As most salesmen know, to make a sale you have to carefully follow the steps of the sales process. If you don’t, you ruin the sale.
In the presentation and process I feel that the needs analysis is the most important but also the most important.
It is where you figure out what problems the customer faces, what goals they have, what they think about the product or service they are using and what value they feel it generates.
When you boil down all the information you get from the needs analysis what you have learned is what does the customer want from your type of product, what problems they are facing today and what points you can use later in the process to push the customer over the edge.
It is also in the needs analysis that you build most of the rapport with the customer.
So, how do you do it?
Before you start asking questions it is very important that you have a clear image of what you want to accomplish. You don’t want to know everything about the customer and not everything about their business.
It is true that the more you know the better it is, but you don’t have to go searching for lots of extra information. Keep your questions on topic and let the customer guide you into other subjects if they feel it is important that you know about those problems and areas.

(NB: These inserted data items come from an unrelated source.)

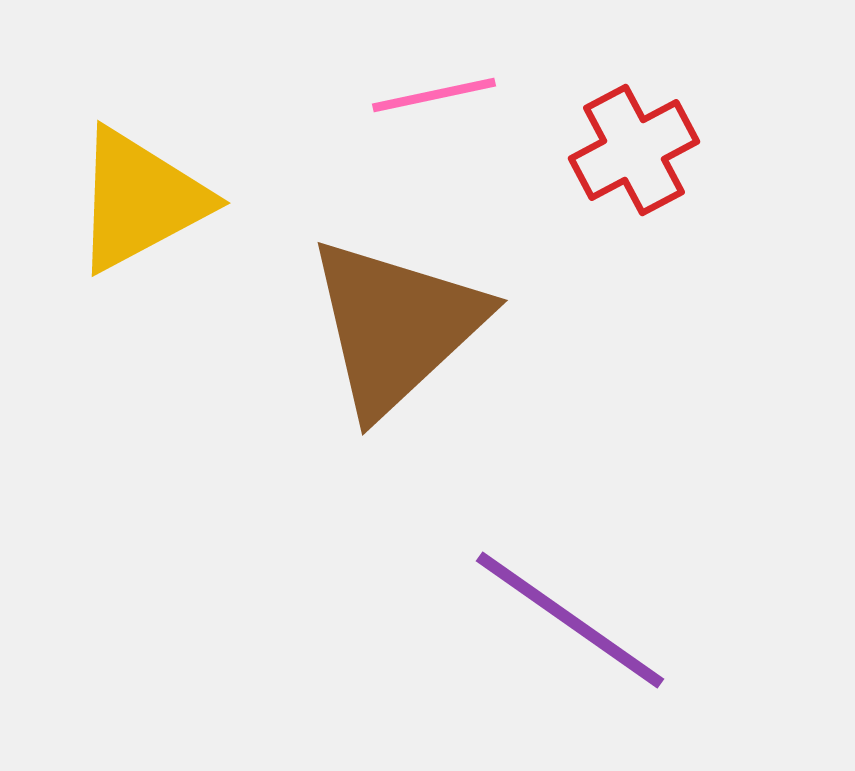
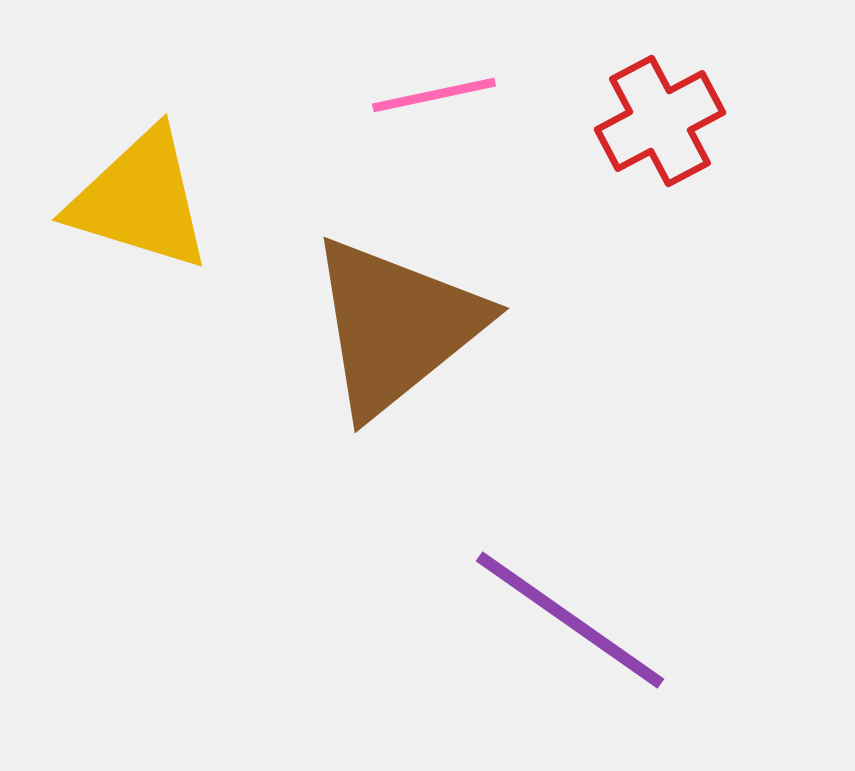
red cross: moved 26 px right, 29 px up
yellow triangle: rotated 45 degrees clockwise
brown triangle: rotated 4 degrees clockwise
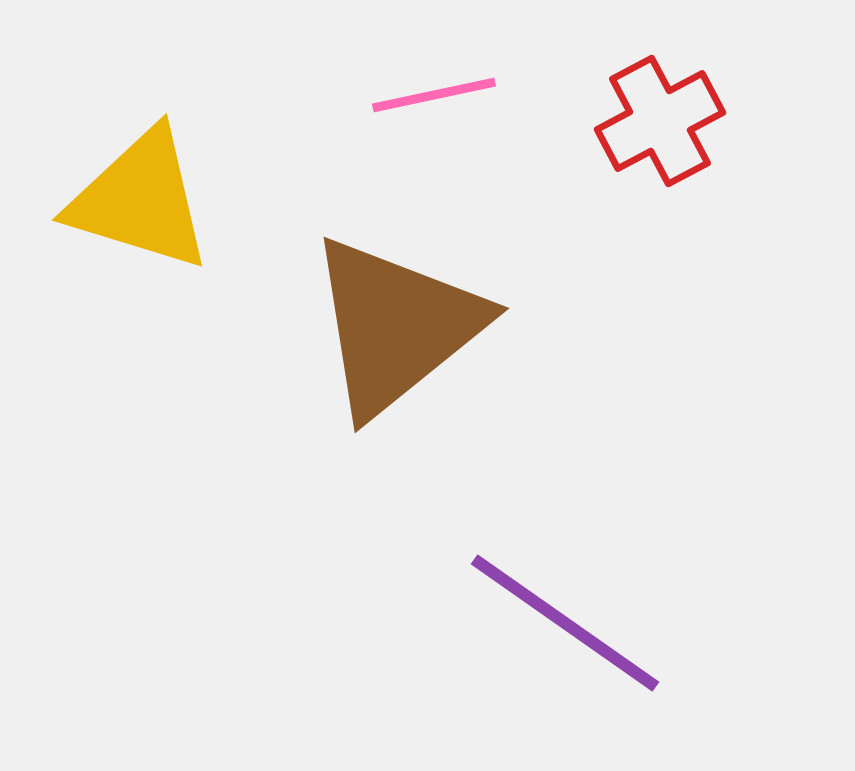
purple line: moved 5 px left, 3 px down
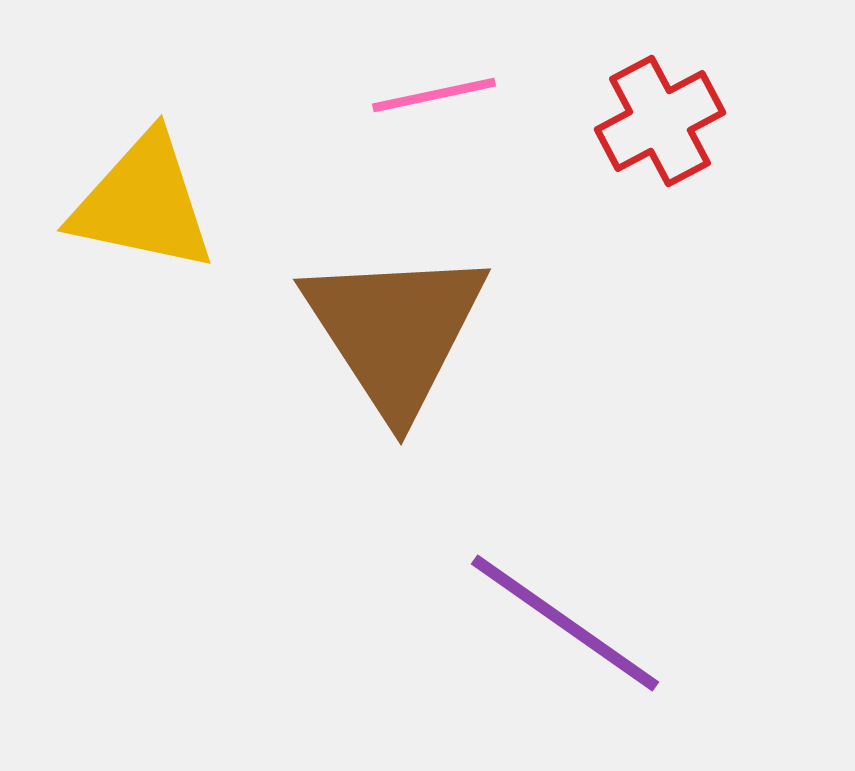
yellow triangle: moved 3 px right, 3 px down; rotated 5 degrees counterclockwise
brown triangle: moved 1 px left, 5 px down; rotated 24 degrees counterclockwise
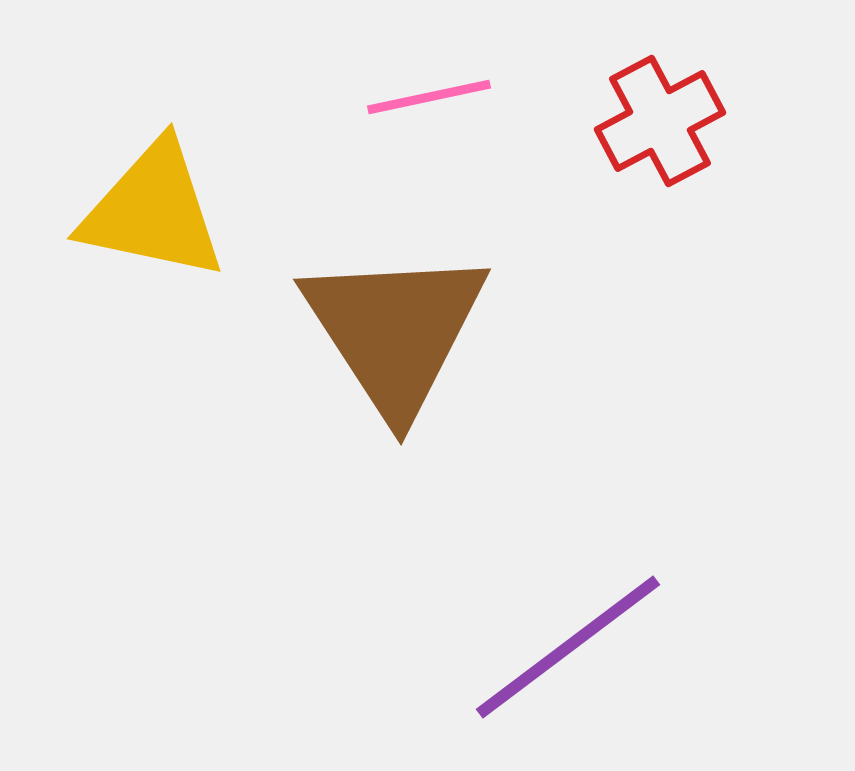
pink line: moved 5 px left, 2 px down
yellow triangle: moved 10 px right, 8 px down
purple line: moved 3 px right, 24 px down; rotated 72 degrees counterclockwise
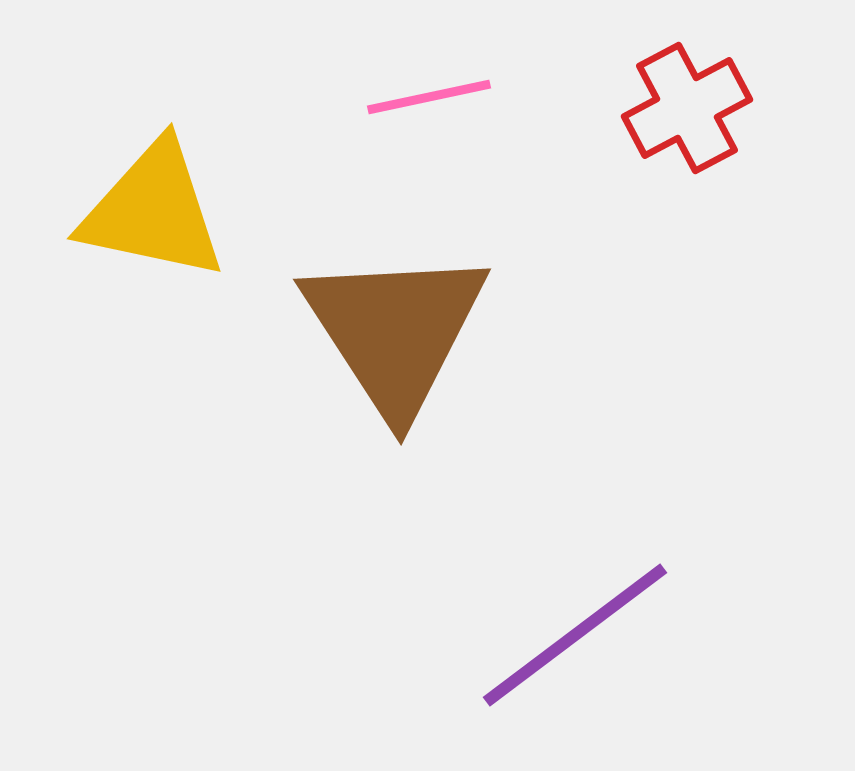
red cross: moved 27 px right, 13 px up
purple line: moved 7 px right, 12 px up
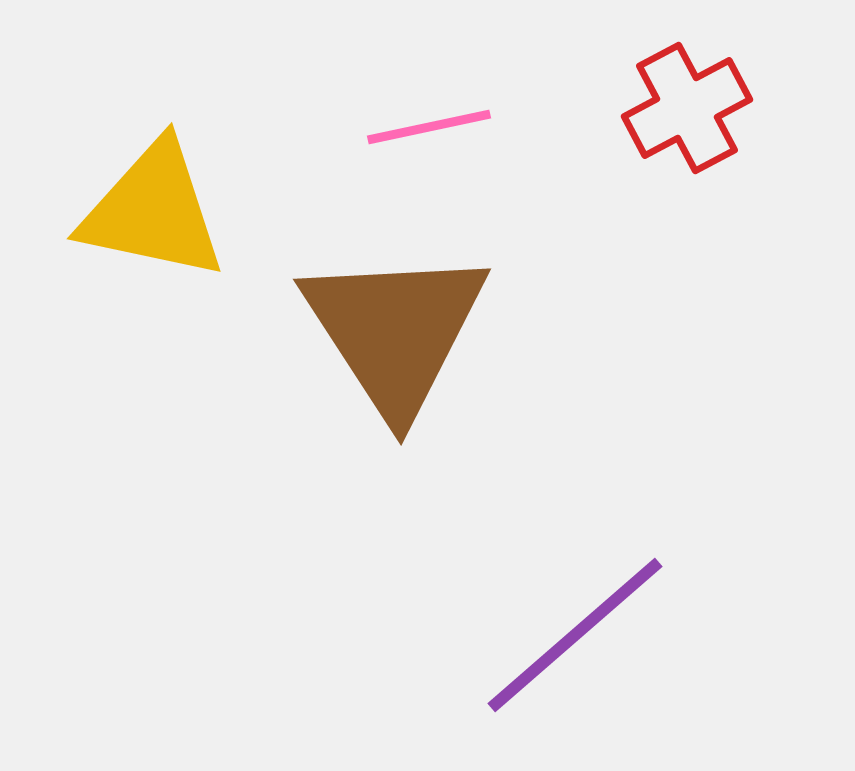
pink line: moved 30 px down
purple line: rotated 4 degrees counterclockwise
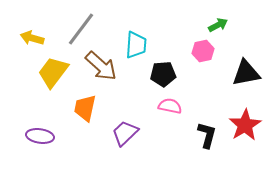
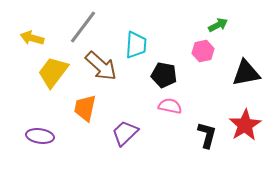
gray line: moved 2 px right, 2 px up
black pentagon: moved 1 px right, 1 px down; rotated 15 degrees clockwise
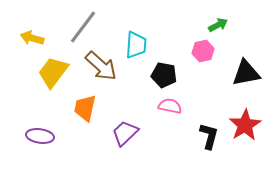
black L-shape: moved 2 px right, 1 px down
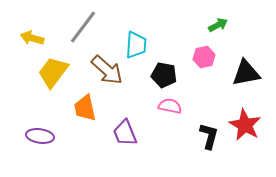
pink hexagon: moved 1 px right, 6 px down
brown arrow: moved 6 px right, 4 px down
orange trapezoid: rotated 24 degrees counterclockwise
red star: rotated 12 degrees counterclockwise
purple trapezoid: rotated 68 degrees counterclockwise
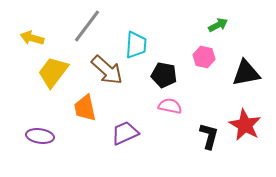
gray line: moved 4 px right, 1 px up
pink hexagon: rotated 25 degrees clockwise
purple trapezoid: rotated 88 degrees clockwise
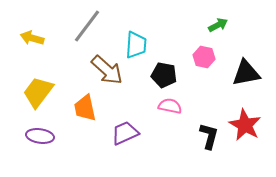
yellow trapezoid: moved 15 px left, 20 px down
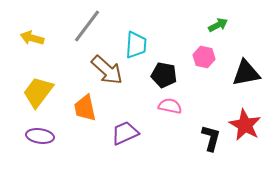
black L-shape: moved 2 px right, 2 px down
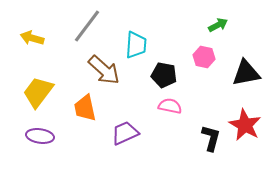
brown arrow: moved 3 px left
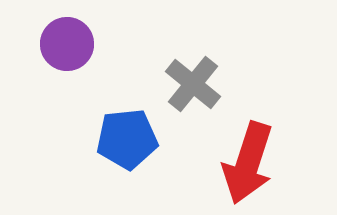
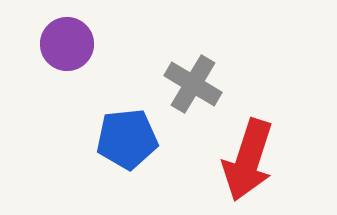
gray cross: rotated 8 degrees counterclockwise
red arrow: moved 3 px up
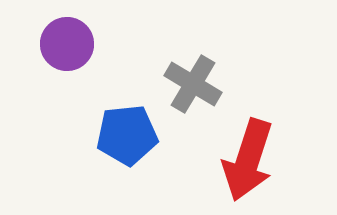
blue pentagon: moved 4 px up
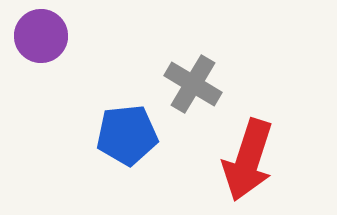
purple circle: moved 26 px left, 8 px up
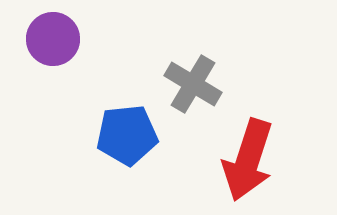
purple circle: moved 12 px right, 3 px down
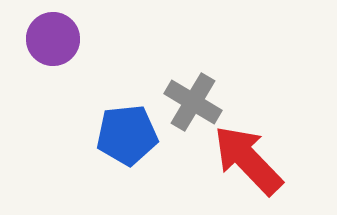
gray cross: moved 18 px down
red arrow: rotated 118 degrees clockwise
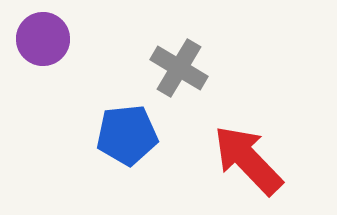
purple circle: moved 10 px left
gray cross: moved 14 px left, 34 px up
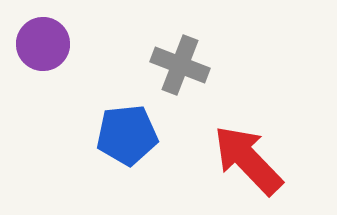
purple circle: moved 5 px down
gray cross: moved 1 px right, 3 px up; rotated 10 degrees counterclockwise
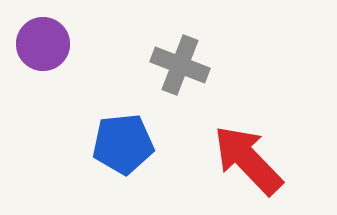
blue pentagon: moved 4 px left, 9 px down
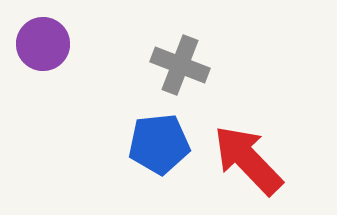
blue pentagon: moved 36 px right
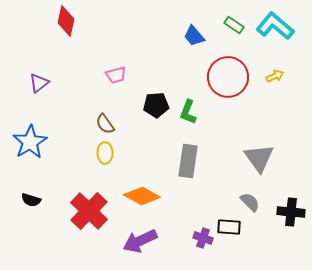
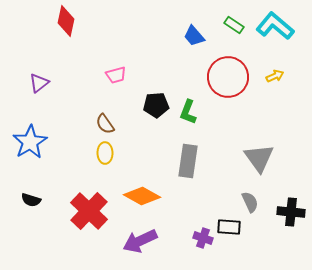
gray semicircle: rotated 20 degrees clockwise
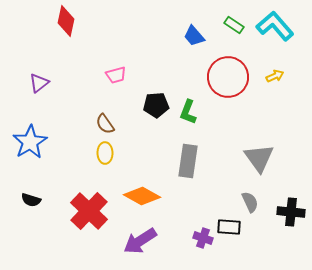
cyan L-shape: rotated 9 degrees clockwise
purple arrow: rotated 8 degrees counterclockwise
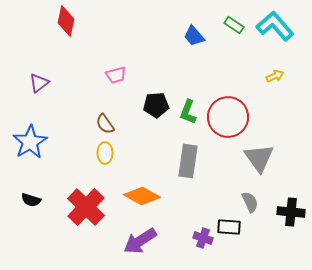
red circle: moved 40 px down
red cross: moved 3 px left, 4 px up
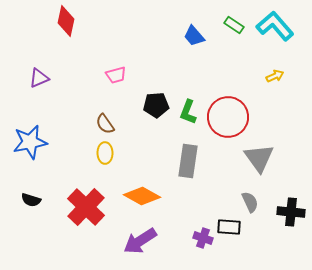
purple triangle: moved 5 px up; rotated 15 degrees clockwise
blue star: rotated 20 degrees clockwise
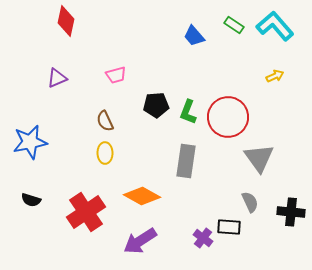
purple triangle: moved 18 px right
brown semicircle: moved 3 px up; rotated 10 degrees clockwise
gray rectangle: moved 2 px left
red cross: moved 5 px down; rotated 12 degrees clockwise
purple cross: rotated 18 degrees clockwise
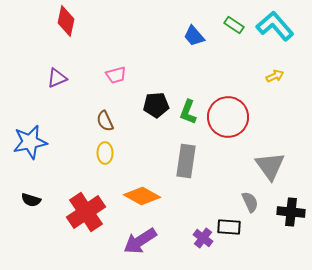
gray triangle: moved 11 px right, 8 px down
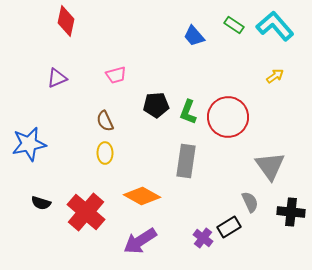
yellow arrow: rotated 12 degrees counterclockwise
blue star: moved 1 px left, 2 px down
black semicircle: moved 10 px right, 3 px down
red cross: rotated 15 degrees counterclockwise
black rectangle: rotated 35 degrees counterclockwise
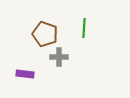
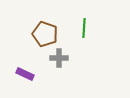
gray cross: moved 1 px down
purple rectangle: rotated 18 degrees clockwise
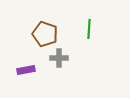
green line: moved 5 px right, 1 px down
purple rectangle: moved 1 px right, 4 px up; rotated 36 degrees counterclockwise
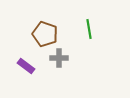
green line: rotated 12 degrees counterclockwise
purple rectangle: moved 4 px up; rotated 48 degrees clockwise
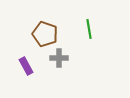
purple rectangle: rotated 24 degrees clockwise
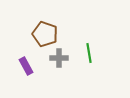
green line: moved 24 px down
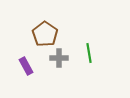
brown pentagon: rotated 15 degrees clockwise
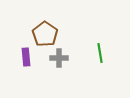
green line: moved 11 px right
purple rectangle: moved 9 px up; rotated 24 degrees clockwise
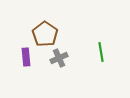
green line: moved 1 px right, 1 px up
gray cross: rotated 24 degrees counterclockwise
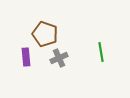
brown pentagon: rotated 15 degrees counterclockwise
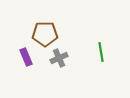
brown pentagon: rotated 20 degrees counterclockwise
purple rectangle: rotated 18 degrees counterclockwise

Some of the best salesmen are so prepared for the needs analysis that they have a typed up list of the questions they plan to ask and at the start of the meeting hand it to the customer saying “this is what I plan on asking you today so I can make sure I present you with the best possible solution”.
This level of preparedness is one you should have as well. Any customer faced with this salesman will be very impressed and usually pleased to answer all the questions, just like the salesmen they want to know what the best possible solution for them is.
Once you have started asking your customers questions it is important that you really listen.
Make sure they see you are focused, lean forward and ask follow up questions. Make them feel important and that the information they are giving you will help you present them with a perfect solution for them.
A detail many miss is to ask if they have understood everything right.
Before you move onto the product presentation I like to ask:
“So to sum everything up, you are facing these problems, you hope for these solutions, you feel that this type of product would bring so and so much value to your company and that you would like to find a vendor that could present you with a product that solves these issues?”
This really shows the customer that you have listened and that you have respected what they told you. Even if you get it wrong, it just proves that you cared enough to ask so that they can correct you.
Once you have created this rapport and know all you need to know you can move onto the product presentation and start moving the customer towards the sale.
What a difference a proper analysis can do!
Just to give you and example of how big a difference a good needs analysis can do.
About 2 years ago I was running kind of low on new leads.
I had been working very hard to contact as many customers as possible and had contacted more customers than we were finding leads.
I decided to call a few customers who didn’t match our exact target profile for our customers (something I usually advice against, but like I said, I had no other leads).
Most of the customers where really too small to be able to really profit from our service.
One customer looked like they wouldn’t need our service ever but on a bet with a colleague I called anyway and started talking to their CEO.
She was very kind and we booked a meeting.
The next day I came into their office, just like I had feared it was a small office with only 2-3 people their.
We started talking and I started asking my planned questions.
The longer we talked, the more wrong my initial theory had been.
It turned out that this company, although small (it turned out that they had about 30 employees, so a lot more than I thought, but still small), had a real need for our services.
We kept talking and when I presented my suggestion she jumped at it and for the last 3 years she has been my most profitable customer.